WHAT TO WORK ON
Show each line of the records below where the word "changes" occurs.

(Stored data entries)
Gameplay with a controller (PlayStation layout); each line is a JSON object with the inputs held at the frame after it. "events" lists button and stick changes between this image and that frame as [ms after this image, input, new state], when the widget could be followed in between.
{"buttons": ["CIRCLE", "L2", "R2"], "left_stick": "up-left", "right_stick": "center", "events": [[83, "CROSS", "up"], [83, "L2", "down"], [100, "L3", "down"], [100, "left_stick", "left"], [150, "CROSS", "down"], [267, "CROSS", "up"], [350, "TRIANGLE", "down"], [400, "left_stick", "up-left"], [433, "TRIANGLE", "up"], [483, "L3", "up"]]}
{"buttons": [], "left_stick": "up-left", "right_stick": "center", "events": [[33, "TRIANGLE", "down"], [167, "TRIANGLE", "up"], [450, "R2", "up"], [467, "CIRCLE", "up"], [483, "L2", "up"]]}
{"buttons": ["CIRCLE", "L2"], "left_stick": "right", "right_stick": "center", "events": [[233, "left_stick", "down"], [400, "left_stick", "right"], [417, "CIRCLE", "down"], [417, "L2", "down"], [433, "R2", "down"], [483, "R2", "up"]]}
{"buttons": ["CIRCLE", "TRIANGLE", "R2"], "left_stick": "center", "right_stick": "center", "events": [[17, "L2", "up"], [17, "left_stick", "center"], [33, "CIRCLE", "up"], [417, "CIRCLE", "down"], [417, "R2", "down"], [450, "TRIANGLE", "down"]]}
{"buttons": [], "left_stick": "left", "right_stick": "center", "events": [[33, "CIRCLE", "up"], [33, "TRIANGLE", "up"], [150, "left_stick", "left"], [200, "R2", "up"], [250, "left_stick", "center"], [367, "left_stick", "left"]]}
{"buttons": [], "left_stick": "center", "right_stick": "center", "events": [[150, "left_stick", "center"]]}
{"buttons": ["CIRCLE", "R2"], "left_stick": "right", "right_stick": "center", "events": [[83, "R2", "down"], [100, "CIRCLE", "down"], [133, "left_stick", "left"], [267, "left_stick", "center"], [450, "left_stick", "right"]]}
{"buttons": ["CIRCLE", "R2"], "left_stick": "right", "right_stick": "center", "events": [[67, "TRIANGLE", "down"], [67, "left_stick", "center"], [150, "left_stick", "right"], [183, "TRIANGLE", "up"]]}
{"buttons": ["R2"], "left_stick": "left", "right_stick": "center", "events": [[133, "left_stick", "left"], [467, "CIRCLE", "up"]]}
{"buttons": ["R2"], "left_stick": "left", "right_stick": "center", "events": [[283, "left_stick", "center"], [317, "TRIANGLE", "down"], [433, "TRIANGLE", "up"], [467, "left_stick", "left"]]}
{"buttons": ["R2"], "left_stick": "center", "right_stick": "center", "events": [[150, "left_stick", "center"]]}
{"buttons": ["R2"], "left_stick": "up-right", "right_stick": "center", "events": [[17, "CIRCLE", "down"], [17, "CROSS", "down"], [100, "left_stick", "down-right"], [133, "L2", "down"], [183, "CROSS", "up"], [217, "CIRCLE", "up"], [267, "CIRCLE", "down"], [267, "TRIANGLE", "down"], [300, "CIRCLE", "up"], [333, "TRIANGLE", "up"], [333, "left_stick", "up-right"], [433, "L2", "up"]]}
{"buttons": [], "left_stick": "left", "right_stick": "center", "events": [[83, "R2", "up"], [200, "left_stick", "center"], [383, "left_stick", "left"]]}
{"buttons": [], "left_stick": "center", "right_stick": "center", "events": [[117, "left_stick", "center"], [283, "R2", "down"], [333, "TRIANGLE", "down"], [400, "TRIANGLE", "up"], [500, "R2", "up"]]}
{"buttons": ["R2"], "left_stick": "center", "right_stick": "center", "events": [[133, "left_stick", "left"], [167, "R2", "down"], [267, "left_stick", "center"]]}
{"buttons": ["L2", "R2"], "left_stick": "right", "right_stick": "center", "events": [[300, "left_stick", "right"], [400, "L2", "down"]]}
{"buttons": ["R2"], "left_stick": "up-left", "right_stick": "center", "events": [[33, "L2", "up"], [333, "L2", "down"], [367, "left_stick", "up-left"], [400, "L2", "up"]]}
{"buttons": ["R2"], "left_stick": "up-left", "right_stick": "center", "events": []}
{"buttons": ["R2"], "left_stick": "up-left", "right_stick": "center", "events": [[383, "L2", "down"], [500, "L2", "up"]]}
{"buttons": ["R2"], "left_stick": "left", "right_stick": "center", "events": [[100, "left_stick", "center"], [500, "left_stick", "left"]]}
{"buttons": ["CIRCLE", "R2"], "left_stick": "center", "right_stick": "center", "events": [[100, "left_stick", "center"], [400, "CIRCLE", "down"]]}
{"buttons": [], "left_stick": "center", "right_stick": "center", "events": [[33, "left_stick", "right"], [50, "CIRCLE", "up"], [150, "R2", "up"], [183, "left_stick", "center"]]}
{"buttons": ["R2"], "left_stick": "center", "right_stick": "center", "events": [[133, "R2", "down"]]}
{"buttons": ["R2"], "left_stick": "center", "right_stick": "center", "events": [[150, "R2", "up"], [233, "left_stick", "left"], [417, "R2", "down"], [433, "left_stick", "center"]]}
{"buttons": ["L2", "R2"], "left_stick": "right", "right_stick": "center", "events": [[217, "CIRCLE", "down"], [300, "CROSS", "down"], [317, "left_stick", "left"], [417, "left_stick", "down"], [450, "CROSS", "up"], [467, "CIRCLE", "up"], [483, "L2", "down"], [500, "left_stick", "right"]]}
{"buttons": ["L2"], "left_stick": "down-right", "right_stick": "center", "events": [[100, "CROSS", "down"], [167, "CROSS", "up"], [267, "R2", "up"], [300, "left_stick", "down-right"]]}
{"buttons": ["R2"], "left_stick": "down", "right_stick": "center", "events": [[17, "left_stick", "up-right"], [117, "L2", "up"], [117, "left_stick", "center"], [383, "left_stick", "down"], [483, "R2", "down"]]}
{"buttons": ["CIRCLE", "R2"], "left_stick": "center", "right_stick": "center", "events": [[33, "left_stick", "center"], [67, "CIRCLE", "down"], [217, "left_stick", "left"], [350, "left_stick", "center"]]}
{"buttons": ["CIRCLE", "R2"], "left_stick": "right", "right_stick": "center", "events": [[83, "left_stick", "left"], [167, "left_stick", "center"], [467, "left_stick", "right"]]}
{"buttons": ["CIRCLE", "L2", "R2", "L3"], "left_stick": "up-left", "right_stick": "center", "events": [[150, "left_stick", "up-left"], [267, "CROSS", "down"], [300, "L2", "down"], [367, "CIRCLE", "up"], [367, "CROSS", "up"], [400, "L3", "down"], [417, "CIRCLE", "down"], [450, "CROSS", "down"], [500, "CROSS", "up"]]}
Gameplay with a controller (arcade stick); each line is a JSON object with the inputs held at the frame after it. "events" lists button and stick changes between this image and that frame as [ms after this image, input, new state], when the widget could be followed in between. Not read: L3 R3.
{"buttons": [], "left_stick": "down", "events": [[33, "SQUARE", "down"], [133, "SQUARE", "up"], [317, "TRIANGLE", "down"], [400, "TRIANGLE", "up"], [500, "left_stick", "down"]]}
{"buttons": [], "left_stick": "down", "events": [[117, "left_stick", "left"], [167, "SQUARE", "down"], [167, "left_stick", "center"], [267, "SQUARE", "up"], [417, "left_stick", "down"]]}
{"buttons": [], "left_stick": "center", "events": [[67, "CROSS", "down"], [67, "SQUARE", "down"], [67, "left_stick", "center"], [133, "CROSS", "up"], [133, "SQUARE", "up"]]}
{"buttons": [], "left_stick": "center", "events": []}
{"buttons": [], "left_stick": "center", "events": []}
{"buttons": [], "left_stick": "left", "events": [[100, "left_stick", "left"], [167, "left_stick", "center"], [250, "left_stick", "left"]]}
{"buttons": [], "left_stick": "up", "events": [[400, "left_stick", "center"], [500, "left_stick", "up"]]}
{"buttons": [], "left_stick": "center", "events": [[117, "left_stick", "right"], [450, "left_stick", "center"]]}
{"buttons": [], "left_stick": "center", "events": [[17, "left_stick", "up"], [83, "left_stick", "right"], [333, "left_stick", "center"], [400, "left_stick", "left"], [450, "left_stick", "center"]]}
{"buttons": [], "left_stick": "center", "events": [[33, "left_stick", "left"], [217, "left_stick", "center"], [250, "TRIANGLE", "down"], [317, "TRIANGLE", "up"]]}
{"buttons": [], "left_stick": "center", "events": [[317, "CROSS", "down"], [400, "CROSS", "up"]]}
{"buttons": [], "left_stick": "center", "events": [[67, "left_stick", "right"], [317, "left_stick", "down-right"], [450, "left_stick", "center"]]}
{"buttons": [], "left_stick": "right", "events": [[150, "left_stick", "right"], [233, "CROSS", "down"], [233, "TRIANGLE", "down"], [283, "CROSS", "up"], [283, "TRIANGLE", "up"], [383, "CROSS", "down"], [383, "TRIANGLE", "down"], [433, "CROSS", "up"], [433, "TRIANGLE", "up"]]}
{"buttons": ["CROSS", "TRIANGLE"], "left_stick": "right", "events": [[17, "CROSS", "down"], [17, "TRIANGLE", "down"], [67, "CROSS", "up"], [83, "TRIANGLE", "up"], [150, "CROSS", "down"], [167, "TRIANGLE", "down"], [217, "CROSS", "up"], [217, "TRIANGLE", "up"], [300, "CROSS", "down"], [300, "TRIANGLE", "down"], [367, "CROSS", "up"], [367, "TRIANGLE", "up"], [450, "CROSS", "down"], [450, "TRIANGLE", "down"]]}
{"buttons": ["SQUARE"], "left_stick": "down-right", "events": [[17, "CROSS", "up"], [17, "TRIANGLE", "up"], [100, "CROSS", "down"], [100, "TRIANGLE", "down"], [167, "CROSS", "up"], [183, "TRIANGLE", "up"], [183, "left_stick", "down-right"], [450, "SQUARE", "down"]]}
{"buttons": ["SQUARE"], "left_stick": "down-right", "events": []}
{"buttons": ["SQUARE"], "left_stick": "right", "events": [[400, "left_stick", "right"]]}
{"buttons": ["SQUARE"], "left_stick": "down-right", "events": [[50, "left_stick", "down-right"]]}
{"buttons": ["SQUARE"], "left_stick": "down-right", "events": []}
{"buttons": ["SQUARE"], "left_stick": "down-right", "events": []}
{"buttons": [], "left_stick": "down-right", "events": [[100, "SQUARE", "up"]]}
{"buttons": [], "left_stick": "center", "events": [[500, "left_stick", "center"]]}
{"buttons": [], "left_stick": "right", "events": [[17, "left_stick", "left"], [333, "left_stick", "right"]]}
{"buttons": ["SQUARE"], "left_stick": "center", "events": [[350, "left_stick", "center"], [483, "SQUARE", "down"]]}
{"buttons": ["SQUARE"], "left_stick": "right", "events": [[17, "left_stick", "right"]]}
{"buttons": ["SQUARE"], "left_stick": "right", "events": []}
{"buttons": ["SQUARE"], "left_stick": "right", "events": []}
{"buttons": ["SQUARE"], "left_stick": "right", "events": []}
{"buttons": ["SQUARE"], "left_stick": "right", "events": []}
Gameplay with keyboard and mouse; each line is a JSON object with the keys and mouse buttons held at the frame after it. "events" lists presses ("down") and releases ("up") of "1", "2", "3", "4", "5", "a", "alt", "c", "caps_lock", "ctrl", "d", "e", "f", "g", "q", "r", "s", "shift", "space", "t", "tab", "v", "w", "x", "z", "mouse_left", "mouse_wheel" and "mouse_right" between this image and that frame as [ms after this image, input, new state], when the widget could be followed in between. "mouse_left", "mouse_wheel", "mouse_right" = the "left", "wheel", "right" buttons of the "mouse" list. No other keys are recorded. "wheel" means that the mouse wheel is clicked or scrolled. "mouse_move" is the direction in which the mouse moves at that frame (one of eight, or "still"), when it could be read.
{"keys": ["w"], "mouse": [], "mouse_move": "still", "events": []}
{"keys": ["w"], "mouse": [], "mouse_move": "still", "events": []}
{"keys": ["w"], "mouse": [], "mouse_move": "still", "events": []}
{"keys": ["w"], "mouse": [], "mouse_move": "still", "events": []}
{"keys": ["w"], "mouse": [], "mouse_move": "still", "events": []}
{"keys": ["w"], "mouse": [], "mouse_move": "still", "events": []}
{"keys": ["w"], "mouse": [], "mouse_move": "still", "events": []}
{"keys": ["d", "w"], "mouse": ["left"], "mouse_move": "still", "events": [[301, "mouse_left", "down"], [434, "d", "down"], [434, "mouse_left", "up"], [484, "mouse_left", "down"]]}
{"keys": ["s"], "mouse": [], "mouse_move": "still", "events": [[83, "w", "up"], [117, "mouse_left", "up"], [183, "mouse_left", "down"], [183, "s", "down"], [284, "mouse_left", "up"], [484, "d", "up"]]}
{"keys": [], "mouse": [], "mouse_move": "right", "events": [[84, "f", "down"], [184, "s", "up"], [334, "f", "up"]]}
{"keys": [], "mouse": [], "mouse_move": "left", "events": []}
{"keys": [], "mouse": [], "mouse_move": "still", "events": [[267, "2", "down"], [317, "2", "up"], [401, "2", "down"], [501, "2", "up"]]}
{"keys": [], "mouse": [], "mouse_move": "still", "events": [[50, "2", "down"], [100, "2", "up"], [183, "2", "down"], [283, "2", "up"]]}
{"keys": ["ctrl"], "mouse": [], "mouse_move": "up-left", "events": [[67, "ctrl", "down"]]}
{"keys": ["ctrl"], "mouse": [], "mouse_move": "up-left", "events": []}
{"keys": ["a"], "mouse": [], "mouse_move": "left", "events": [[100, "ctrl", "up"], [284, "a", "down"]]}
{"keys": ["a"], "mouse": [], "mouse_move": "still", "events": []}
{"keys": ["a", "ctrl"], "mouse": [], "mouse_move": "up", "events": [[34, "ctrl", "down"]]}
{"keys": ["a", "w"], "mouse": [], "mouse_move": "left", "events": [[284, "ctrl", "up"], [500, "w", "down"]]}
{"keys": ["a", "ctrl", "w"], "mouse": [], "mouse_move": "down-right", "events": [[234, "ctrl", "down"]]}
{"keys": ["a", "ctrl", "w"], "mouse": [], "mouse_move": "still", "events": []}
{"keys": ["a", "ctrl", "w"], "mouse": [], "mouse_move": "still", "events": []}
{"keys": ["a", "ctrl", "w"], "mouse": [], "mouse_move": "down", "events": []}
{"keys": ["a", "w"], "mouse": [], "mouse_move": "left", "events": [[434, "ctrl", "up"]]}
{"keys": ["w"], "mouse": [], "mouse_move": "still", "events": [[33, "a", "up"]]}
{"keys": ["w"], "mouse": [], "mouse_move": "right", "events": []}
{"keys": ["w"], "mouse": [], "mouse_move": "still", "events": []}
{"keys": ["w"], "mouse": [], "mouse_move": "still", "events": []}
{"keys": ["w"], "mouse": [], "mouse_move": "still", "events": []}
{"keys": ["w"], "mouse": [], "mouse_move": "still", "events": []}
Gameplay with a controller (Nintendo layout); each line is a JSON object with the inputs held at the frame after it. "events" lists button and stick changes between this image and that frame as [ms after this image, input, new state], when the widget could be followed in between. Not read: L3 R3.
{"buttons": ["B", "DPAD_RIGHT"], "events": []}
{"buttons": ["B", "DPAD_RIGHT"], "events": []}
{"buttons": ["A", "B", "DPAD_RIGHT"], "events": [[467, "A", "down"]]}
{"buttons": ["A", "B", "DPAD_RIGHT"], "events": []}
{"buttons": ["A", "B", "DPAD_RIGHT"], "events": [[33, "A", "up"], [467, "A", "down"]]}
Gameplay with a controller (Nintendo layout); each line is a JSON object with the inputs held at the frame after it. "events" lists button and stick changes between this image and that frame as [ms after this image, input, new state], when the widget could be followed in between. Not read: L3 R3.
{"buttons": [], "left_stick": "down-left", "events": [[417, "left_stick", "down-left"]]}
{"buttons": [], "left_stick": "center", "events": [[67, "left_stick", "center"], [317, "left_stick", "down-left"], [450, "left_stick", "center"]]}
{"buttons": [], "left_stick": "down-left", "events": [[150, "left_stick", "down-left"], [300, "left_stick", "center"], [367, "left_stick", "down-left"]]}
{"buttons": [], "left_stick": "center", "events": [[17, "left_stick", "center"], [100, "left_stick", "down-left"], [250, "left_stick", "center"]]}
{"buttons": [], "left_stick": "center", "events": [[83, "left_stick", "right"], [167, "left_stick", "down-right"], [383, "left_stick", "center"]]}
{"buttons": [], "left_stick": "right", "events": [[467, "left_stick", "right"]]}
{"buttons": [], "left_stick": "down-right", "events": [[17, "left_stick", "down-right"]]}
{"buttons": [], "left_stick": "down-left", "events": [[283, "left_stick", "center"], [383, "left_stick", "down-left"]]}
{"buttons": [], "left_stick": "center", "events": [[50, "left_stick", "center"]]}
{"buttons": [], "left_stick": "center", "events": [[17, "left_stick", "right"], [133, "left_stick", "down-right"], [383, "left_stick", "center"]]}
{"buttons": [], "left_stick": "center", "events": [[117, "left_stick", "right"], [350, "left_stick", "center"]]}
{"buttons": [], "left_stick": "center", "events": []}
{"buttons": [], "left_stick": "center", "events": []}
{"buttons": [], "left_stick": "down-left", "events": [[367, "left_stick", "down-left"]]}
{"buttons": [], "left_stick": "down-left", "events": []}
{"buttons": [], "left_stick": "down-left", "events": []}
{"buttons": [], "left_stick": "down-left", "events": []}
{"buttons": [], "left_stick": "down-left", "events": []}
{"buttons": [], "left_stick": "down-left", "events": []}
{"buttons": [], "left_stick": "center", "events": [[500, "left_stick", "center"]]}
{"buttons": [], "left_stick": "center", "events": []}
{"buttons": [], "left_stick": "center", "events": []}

COMPLETED EXERCISE
Gameplay with a controller (PlayStation layout); each line is a JSON object with the inputs held at the frame after it. "events" lists button and stick changes between this image and that frame as [ms after this image, input, new state], when the widget could be followed in between.
Gameplay with a controller (arcade stick); each line is a JSON object with the inputs held at the frame after it. "events" lists button and stick changes between this image and that frame as [ms after this image, input, new state], when the widget could be followed in between. Not read: L3 R3.
Gameplay with a controller (Nintendo layout); each line is a JSON object with the inputs held at the frame after it. "events" lists button and stick changes between this image and that frame as [ms after this image, input, new state], when the widget could be followed in between. Not read: L3 R3.
Gameplay with a controller (Nintendo layout); each line is a JSON object with the inputs held at the frame after it. "events" lists button and stick changes between this image and that frame as [ms after this image, input, new state], when the widget could be followed in between. Not read: L3 R3.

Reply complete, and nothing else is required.